When Overwatch launched back in 2016 I very quickly discovered two things: 1) that I wasn’t very good at competitive squad-based shooters, and 2) that I didn’t much care for competitive squad-based shooters, much preferring a co-op based experience. So, as you can imagine, when Overwatch 2 was released, there was really only one person to delve deep into things once again.
Coming as a free-to-player via Blizzard Entertainment, Overwatch 2 has had a rough launch, with massive queues to get into the game not helped by an apparent DDoS attack on the servers. But luckily things have calmed down now. Does it mean that this is the game to turn me onto PvP shooters?
Well, we don’t have to waste much time talking about a story as despite the fact that the heroes in the game all have a back story, and there is going to be some kind of PvE story story based content, it doesn’t appear that it is at all important. The PvP modes, which are the majority of what Overwatch 2 brings – and the main way to play – require no story at all. In fact, story could be seen as a distraction, as a compelling narrative for guarding a robot as it pushes something through the streets may be hard to come up with.
The news is better in the whole of the presentation arena, however. Overwatch was always a good looking game, with cartoon style graphics mixing well with neatly designed maps and outlandish weapons. The tradition is carried on in Overwatch 2 and all of the old heroes have undergone a redesign, making them appear as if time has passed by. Soldier 76, for instance, who used to be my favourite character, now looks like a version of my dad, while new heroes have also been added to the roster.
The sound is also as good as it ever was, with characters’ trademark shouts as they unleash their ultimate abilities still here, and with much gunfire and zipping about, it is all very much business as usual.
So, gameplay then and after initially getting in to what Overwatch 2 had to offer, there’s now an issue. See, some weeks after the game launched, I’m currently locked out from playing, as it requires me to put in a phone number in order to play. From the title screen, I press A to get into the game, it tells me I need to add a phone number, then throws me back out to the title screen. Honestly? Giving Blizzard a phone number in order to play a mediocre shooter? It’s not something that should be happening and it seems as if Blizzard slightly concur, having tried to move away from the whole situation. But as it stands, I’m locked out, despite Blizzard’s apparent climb down over phone numbers being required.
Before that though, Overwatch 2 was capable of delivering something very much like the original Overwatch. In fact, if this had been a title update to Overwatch, not a soul would have blinked an eye, as the game is much more like Overwatch 1.5 rather than a true sequel.
There have been changes, most notably in the makeup of the teams – whereas before it was wise to have a mixture of roles on the team, a couple of tanks, support characters, healers and the like, now these roles are mandatory. And, just to really mess up the tactics of a lot of professional Overwatch teams, you are now limited to one tank per team; something which has upset a lot of the more vocal parts of the Overwatch community.

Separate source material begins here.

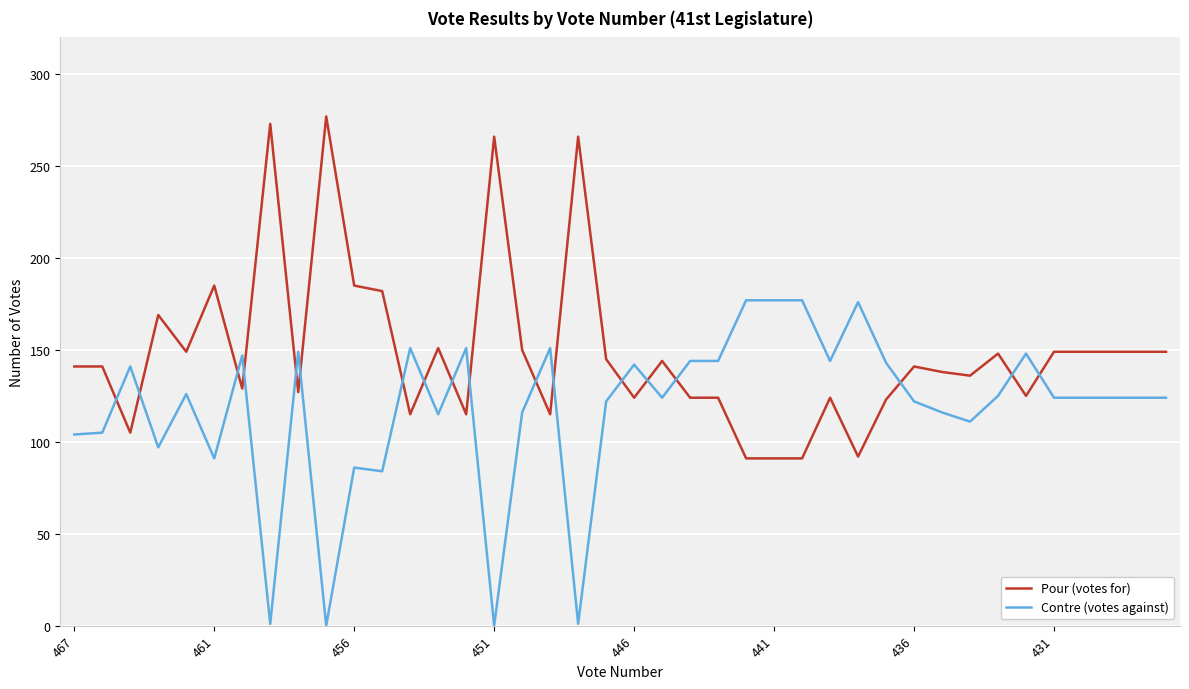

What is the average value of the Pour (votes for) series?

149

Still, part of a games reviewer’s role is to accept games the way they are and try to be objective about what we find. Overwatch 2 is made of a number of variations on the PvP theme, with training options in place to teach you the basics of the game and to practice against bots and Unranked, which when you get into it, is actually called Quick Play, as it pair you with a random team and let you try to win with a bunch of strangers.
There is also Competitive, which is a ranked stream of pro gamers and Arcade. The latter provides games with special rules, such as being unable to choose your character and so on. Obviously, unless you are some sort of Overwatch pro, Unranked is where I would suggest you start, mostly as Competitive is not the nicest place to be.
Despite the reported desire to include a story and PvE missions in the base game from the kick off this time around, it does appear that the formula is the same as always. There is a special event calendar available, with PvE appearing and disappearing as the game progresses (as an example, as I write this, there is a limited time mode called Junkenstein running for Halloween) but this is not the norm.
So, how to sum this game up. Well, the first thing to mention is that this is the only game in town currently, as the launch of the free-to-play Overwatch 2 saw Overwatch become defunct. Seriously, the physical disc I have now has more utility as a coaster than a game. Getting the unlocks and skins across from one game to the other was a painful process, and for a while it looked as if I’d lost everything, but fortunately it only took a week for everything to appear. The new F2P model means that a Battle Pass has been added, but loot boxes have been taken away, so swings and roundabouts.
At the end of the day, if you liked Overwatch, you’ll like Overwatch 2, or Overwatch 1.5 as it should probably be. If you didn’t, you won’t, and with the game playing community seemingly more toxic than ever (the number of messages I’ve received commenting on my playing skill was something I’d not seen since my Battlefield: Bad Company 2 days), this isn’t a game I can particularly recommend to anyone but the most die hard of Overwatch fans.